Tsallis entropy approach to radiotherapy treatments

TL;DR

This paper applies Tsallis entropy and nonextensive calculus to model the biological effects of fractionated radiotherapy, introducing a time-dependent factor that influences treatment effectiveness and tissue recovery.

Contribution

It extends radiobiological models to include time dependence using Tsallis entropy, providing new insights into treatment effectiveness and tissue recovery dynamics.

Findings

Treatment effectiveness depends on a tissue recovery factor.

The model describes both fractionated and brachytherapy treatments.

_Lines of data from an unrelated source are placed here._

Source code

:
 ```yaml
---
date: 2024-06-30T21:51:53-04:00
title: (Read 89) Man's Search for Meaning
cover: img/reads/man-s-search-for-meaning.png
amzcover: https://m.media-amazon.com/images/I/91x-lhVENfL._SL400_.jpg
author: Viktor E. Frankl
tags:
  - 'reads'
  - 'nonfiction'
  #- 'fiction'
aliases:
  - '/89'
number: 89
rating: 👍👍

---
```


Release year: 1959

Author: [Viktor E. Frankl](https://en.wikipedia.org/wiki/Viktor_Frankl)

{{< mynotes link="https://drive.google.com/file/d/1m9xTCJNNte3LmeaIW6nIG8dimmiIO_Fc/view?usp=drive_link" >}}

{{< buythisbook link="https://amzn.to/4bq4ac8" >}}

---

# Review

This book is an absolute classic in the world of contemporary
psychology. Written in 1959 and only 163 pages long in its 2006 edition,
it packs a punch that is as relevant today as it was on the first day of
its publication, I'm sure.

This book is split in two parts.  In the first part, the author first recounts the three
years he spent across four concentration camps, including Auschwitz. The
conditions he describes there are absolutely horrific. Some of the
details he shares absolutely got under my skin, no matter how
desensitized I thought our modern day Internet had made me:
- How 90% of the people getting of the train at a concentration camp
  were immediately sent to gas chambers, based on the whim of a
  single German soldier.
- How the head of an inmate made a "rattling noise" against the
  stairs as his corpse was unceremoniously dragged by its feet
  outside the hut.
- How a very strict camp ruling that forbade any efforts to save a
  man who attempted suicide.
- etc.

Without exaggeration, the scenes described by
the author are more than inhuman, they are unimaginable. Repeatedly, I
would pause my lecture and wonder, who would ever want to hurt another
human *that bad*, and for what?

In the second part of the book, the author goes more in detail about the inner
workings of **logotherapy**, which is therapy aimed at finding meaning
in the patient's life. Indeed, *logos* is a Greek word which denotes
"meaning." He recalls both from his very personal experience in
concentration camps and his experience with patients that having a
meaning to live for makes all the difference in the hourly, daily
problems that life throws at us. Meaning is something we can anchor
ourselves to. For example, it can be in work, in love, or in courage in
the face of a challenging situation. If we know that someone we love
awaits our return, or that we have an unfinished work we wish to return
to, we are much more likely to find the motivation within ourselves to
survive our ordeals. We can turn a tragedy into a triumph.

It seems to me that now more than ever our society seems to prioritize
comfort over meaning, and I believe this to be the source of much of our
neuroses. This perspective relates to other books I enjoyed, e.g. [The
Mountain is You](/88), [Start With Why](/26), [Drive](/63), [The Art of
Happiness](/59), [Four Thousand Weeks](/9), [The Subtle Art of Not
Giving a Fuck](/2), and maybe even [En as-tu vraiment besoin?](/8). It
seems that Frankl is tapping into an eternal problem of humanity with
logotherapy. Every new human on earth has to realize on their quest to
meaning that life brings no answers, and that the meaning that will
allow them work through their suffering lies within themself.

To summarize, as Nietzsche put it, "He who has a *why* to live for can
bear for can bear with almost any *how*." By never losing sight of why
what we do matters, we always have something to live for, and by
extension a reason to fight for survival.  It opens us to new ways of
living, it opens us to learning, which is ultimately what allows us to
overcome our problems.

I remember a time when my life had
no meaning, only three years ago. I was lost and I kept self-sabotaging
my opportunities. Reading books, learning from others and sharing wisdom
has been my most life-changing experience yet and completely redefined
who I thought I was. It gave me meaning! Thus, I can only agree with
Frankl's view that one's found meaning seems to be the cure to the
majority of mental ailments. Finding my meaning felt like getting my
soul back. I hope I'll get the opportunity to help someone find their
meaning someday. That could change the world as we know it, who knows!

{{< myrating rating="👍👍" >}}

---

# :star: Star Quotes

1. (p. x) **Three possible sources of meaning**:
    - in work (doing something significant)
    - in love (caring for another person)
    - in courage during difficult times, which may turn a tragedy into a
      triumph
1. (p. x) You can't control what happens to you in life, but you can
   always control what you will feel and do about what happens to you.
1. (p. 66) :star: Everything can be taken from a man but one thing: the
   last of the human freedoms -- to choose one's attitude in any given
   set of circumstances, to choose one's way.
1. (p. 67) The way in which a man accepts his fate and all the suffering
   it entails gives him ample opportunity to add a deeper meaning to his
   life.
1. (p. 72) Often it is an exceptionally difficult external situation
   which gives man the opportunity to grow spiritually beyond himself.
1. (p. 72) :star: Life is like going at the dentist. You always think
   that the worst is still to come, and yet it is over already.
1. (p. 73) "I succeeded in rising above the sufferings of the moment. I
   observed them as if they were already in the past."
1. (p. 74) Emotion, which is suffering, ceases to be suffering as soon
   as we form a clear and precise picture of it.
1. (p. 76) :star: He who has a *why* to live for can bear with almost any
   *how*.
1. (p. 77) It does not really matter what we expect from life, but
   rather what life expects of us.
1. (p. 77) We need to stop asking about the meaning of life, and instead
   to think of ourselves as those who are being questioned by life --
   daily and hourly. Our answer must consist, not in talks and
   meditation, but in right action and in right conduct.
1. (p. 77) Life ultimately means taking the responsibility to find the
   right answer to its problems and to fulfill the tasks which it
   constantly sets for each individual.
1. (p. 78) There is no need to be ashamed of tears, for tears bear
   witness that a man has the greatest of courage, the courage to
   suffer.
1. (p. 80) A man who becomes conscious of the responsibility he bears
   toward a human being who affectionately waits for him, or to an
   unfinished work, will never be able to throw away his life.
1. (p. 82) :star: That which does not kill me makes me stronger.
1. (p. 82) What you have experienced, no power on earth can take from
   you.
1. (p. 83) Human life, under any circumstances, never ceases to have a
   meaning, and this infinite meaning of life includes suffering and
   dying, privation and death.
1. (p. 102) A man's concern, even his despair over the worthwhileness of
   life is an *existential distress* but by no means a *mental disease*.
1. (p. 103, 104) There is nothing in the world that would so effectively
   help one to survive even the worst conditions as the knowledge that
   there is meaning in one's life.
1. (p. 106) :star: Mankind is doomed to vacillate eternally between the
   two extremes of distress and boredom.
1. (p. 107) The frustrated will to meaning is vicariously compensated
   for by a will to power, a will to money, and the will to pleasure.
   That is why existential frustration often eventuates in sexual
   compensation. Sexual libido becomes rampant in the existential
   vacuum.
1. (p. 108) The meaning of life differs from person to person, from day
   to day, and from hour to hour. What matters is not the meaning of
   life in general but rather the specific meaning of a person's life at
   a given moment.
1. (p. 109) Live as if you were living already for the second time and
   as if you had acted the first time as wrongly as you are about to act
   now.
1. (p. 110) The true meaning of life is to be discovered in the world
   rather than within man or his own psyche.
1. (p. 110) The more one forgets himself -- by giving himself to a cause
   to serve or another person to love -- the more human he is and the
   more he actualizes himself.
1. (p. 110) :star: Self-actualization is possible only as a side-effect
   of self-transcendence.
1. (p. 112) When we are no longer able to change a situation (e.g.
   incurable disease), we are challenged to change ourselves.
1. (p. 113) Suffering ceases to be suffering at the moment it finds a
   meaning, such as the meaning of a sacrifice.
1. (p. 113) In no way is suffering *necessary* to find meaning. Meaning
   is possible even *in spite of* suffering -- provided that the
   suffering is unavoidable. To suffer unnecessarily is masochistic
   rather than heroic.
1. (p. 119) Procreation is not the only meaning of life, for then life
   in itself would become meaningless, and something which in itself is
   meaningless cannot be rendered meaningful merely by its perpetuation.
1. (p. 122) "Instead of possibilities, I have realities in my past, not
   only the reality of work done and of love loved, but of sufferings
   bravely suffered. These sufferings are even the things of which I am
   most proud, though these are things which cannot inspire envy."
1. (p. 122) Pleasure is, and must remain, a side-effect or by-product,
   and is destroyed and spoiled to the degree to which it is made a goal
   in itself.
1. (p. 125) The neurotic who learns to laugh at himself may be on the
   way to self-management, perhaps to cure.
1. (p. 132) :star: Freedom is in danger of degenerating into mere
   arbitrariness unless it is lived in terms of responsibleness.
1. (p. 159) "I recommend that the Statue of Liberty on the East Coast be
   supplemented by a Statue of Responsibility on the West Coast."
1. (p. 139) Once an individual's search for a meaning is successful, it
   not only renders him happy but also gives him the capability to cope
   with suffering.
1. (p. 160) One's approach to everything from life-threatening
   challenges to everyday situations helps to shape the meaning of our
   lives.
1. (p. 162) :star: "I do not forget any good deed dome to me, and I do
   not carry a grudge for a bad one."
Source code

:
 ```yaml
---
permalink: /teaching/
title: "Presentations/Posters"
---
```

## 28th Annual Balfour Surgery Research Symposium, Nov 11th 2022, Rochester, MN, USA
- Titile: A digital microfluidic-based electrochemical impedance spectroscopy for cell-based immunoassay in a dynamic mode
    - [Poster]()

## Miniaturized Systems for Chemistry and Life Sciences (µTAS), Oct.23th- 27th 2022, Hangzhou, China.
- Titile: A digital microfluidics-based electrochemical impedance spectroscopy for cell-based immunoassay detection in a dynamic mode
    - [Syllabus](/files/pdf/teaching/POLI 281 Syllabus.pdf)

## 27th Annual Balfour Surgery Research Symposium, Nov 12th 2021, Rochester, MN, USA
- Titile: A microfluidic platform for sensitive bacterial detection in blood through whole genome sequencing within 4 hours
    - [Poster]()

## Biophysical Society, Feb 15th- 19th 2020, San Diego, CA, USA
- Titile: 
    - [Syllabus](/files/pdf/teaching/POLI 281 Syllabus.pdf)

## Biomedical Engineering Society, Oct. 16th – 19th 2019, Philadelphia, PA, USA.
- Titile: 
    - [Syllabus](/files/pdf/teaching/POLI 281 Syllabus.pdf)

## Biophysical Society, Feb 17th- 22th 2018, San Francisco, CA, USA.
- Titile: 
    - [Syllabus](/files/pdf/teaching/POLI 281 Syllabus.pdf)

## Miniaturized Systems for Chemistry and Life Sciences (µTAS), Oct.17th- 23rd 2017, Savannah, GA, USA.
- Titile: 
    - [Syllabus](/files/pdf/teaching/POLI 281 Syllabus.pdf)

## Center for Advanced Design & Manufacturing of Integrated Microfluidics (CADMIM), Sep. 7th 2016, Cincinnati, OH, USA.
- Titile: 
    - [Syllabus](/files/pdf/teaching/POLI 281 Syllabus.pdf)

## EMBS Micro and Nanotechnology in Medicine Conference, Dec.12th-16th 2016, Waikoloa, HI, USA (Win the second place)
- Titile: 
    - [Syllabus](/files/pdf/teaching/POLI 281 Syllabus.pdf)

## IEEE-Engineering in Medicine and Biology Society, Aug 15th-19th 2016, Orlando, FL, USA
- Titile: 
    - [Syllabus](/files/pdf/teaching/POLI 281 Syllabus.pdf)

New behaviors in tissue response are identified through nonextensive calculus.

Abstract

The biological effect of one single radiation dose on a living tissue has been described by several radiobiological models. However, the fractionated radiotherapy requires to account for a new magnitude: time. In this paper we explore the biological consequences posed by the mathematical prolongation of a model to fractionated treatment. Nonextensive composition rules are introduced to obtain the survival fraction and equivalent physical dose in terms of a time dependent factor describing the tissue trend towards recovering its radioresistance (a kind of repair coefficient). Interesting (known and new) behaviors are described regarding the effectiveness of the treatment which is shown to be fundamentally bound to this factor. The continuous limit, applicable to brachytherapy, is also analyzed in the framework of nonextensive calculus. Also here a coefficient arises that rules the time behavior. All the results are discussed in terms of the clinical evidence and their major implications are highlighted.